**WORK TO DO:** Please lay out the material below as a Markdown table with the columns Row and Line, taking everything from the line that contains "order: Poecilosclerida" down to the line that contains "genus: Orthosiphon", both included. Number each line in Row, put its text in Line, and leave out any blank lines.

----------

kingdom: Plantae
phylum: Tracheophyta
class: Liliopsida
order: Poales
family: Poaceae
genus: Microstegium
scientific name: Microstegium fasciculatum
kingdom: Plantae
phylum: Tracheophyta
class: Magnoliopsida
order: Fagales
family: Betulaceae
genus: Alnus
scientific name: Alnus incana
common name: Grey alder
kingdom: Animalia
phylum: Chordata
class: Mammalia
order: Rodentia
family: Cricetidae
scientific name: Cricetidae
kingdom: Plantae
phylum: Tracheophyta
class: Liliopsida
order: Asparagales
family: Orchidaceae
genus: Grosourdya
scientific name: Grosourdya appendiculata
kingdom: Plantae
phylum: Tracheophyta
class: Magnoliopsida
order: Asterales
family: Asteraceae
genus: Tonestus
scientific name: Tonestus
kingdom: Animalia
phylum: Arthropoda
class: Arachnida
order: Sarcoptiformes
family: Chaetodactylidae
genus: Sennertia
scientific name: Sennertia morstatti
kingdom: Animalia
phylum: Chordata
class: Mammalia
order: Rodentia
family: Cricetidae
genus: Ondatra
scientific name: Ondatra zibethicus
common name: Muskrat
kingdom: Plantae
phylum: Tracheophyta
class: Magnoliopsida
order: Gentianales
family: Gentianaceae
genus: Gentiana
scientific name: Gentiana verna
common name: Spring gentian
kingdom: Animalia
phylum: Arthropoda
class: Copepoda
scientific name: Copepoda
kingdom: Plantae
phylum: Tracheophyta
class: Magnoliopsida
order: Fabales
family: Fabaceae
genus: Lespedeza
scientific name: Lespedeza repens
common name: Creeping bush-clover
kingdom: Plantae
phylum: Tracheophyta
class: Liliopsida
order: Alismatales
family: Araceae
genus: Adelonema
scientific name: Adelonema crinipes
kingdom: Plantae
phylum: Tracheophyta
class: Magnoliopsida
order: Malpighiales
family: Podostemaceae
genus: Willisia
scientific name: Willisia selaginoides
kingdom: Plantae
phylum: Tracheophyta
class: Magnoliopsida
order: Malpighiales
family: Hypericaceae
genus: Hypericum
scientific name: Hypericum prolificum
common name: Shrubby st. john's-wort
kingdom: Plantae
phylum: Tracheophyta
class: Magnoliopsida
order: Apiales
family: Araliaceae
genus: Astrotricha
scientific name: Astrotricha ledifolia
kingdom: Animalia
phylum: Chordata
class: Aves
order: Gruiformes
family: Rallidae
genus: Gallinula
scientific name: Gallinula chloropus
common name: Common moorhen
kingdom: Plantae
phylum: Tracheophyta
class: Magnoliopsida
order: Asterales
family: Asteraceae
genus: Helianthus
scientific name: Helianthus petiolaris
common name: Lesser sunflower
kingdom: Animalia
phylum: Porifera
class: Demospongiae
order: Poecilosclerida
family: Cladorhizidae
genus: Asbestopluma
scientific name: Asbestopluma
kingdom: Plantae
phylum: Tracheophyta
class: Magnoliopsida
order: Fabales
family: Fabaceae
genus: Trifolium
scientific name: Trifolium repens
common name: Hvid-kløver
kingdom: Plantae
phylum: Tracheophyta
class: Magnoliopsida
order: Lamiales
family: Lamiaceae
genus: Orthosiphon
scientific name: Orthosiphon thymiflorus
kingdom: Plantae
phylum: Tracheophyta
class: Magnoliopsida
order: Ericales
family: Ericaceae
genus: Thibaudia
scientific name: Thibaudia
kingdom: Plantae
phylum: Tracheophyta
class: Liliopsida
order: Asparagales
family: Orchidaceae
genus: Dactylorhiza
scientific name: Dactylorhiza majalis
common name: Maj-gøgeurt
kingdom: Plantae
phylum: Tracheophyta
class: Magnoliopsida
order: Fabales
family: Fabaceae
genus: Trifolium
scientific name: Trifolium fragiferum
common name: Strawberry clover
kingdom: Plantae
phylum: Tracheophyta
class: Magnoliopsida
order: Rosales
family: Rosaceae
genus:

----------

**THE SOLUTION:**
| Row | Line |
|---|---|
| 1 | order: Poecilosclerida |
| 2 | family: Cladorhizidae |
| 3 | genus: Asbestopluma |
| 4 | scientific name: Asbestopluma |
| 5 | kingdom: Plantae |
| 6 | phylum: Tracheophyta |
| 7 | class: Magnoliopsida |
| 8 | order: Fabales |
| 9 | family: Fabaceae |
| 10 | genus: Trifolium |
| 11 | scientific name: Trifolium repens |
| 12 | common name: Hvid-kløver |
| 13 | kingdom: Plantae |
| 14 | phylum: Tracheophyta |
| 15 | class: Magnoliopsida |
| 16 | order: Lamiales |
| 17 | family: Lamiaceae |
| 18 | genus: Orthosiphon |